3. What does this mean for our RDBMS, meaning Oracle?

Very interesting question. For a long time, SAP has supported competitive products to Oracle offerings. In my view, this was to give SAP and its customers options other than the major database vendors, and to give itself an out in the event that contract negotiations with a major vendor went south. So in a sense, HANA can be seen as maintaining this alternative offering. Of course, SAP says HANA is more than that, and I think they are right. Analytic DBMSes have been relatively slow catching on and as SAP's business slants more and more towards BI, the fact is that the continued use of traditional RDBMSes in BI and DW contexts has done a lot of damage by making it difficult to achieve good performance. It's a lot easier to sell fast reports than slow reports :-) So that is another driver. Personally, I don't agree with SAP's rhetoric about HANA being revolutionary or changing the industry. The technologies and approaches used in the ICE are not new, as far as I have seen. As far as changing the industry from a performance or TCO perspective, I'm reserving judgement on that until SAP releases some repeatable benchmarks against competing products. I doubt that HANA will significantly outperform competitive columnar in-memory databases like Exasol and ParAccel. If you are Oracle, you have a rejuvenated, and perhaps slightly more frightening competitor. I don't think anyone really thought that MaxDB was a danger to Oracle, but HANA holds more potential as a competitor to Exadata. Licensing discussions could get interesting.
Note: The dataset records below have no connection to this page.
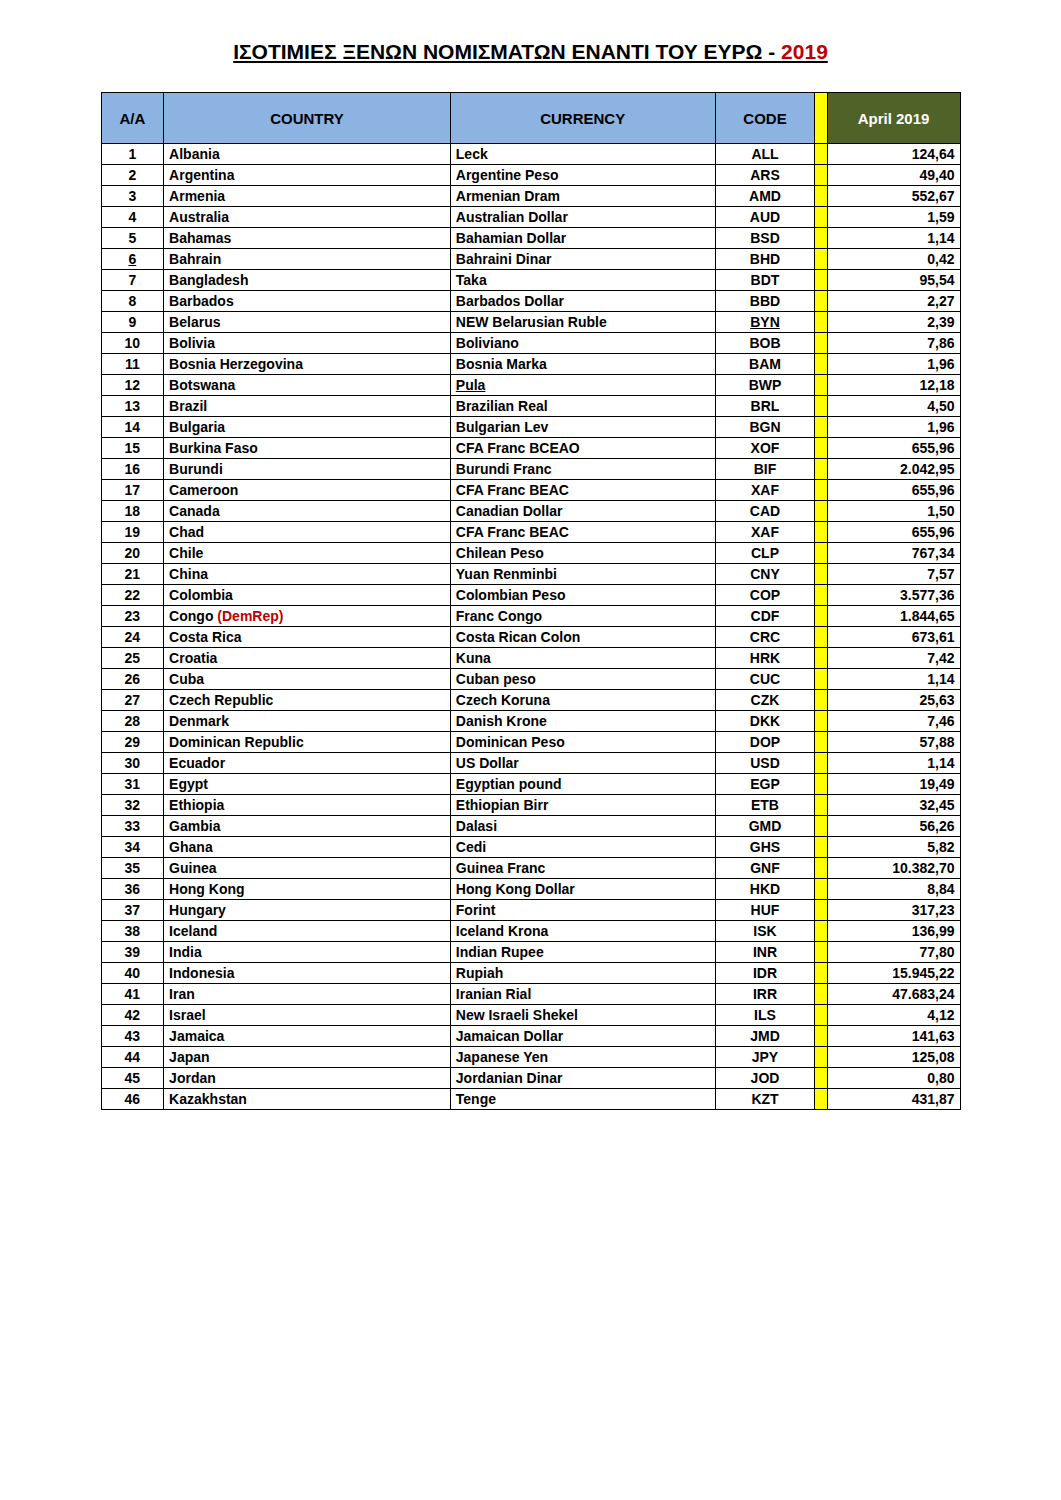ΙΣΟΤΙΜΙΕΣ ΞΕΝΩΝ ΝΟΜΙΣΜΑΤΩΝ ΕΝΑΝΤΙ ΤΟΥ ΕΥΡΩ - 2019
| A/A | COUNTRY | CURRENCY | CODE | | April 2019 |
| --- | --- | --- | --- | --- | --- |
| 1 | Albania | Leck | ALL | | 124,64 |
| 2 | Argentina | Argentine Peso | ARS | | 49,40 |
| 3 | Armenia | Armenian Dram | AMD | | 552,67 |
| 4 | Australia | Australian Dollar | AUD | | 1,59 |
| 5 | Bahamas | Bahamian Dollar | BSD | | 1,14 |
| 6 | Bahrain | Bahraini Dinar | BHD | | 0,42 |
| 7 | Bangladesh | Taka | BDT | | 95,54 |
| 8 | Barbados | Barbados Dollar | BBD | | 2,27 |
| 9 | Belarus | NEW Belarusian Ruble | BYN | | 2,39 |
| 10 | Bolivia | Boliviano | BOB | | 7,86 |
| 11 | Bosnia Herzegovina | Bosnia Marka | BAM | | 1,96 |
| 12 | Botswana | Pula | BWP | | 12,18 |
| 13 | Brazil | Brazilian Real | BRL | | 4,50 |
| 14 | Bulgaria | Bulgarian Lev | BGN | | 1,96 |
| 15 | Burkina Faso | CFA Franc BCEAO | XOF | | 655,96 |
| 16 | Burundi | Burundi Franc | BIF | | 2.042,95 |
| 17 | Cameroon | CFA Franc BEAC | XAF | | 655,96 |
| 18 | Canada | Canadian Dollar | CAD | | 1,50 |
| 19 | Chad | CFA Franc BEAC | XAF | | 655,96 |
| 20 | Chile | Chilean Peso | CLP | | 767,34 |
| 21 | China | Yuan Renminbi | CNY | | 7,57 |
| 22 | Colombia | Colombian Peso | COP | | 3.577,36 |
| 23 | Congo (DemRep) | Franc Congo | CDF | | 1.844,65 |
| 24 | Costa Rica | Costa Rican Colon | CRC | | 673,61 |
| 25 | Croatia | Kuna | HRK | | 7,42 |
| 26 | Cuba | Cuban peso | CUC | | 1,14 |
| 27 | Czech Republic | Czech Koruna | CZK | | 25,63 |
| 28 | Denmark | Danish Krone | DKK | | 7,46 |
| 29 | Dominican Republic | Dominican Peso | DOP | | 57,88 |
| 30 | Ecuador | US Dollar | USD | | 1,14 |
| 31 | Egypt | Egyptian pound | EGP | | 19,49 |
| 32 | Ethiopia | Ethiopian Birr | ETB | | 32,45 |
| 33 | Gambia | Dalasi | GMD | | 56,26 |
| 34 | Ghana | Cedi | GHS | | 5,82 |
| 35 | Guinea | Guinea Franc | GNF | | 10.382,70 |
| 36 | Hong Kong | Hong Kong Dollar | HKD | | 8,84 |
| 37 | Hungary | Forint | HUF | | 317,23 |
| 38 | Iceland | Iceland Krona | ISK | | 136,99 |
| 39 | India | Indian Rupee | INR | | 77,80 |
| 40 | Indonesia | Rupiah | IDR | | 15.945,22 |
| 41 | Iran | Iranian Rial | IRR | | 47.683,24 |
| 42 | Israel | New Israeli Shekel | ILS | | 4,12 |
| 43 | Jamaica | Jamaican Dollar | JMD | | 141,63 |
| 44 | Japan | Japanese Yen | JPY | | 125,08 |
| 45 | Jordan | Jordanian Dinar | JOD | | 0,80 |
| 46 | Kazakhstan | Tenge | KZT | | 431,87 |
4. Is HANA going to be adopted and implemented more quickly on the ECC side than BI side first?

Everything I have seen has indicated that SAP will be driving adoption in BI/Analytic scenarios first and then in the ECC/Business Suite scenario once everyone is satisfied with the stability of the solution. Keep in mind, the first version of HANA is still in ramp-up. SAP is usually very conservative in certifying databases to run Business Suite applications.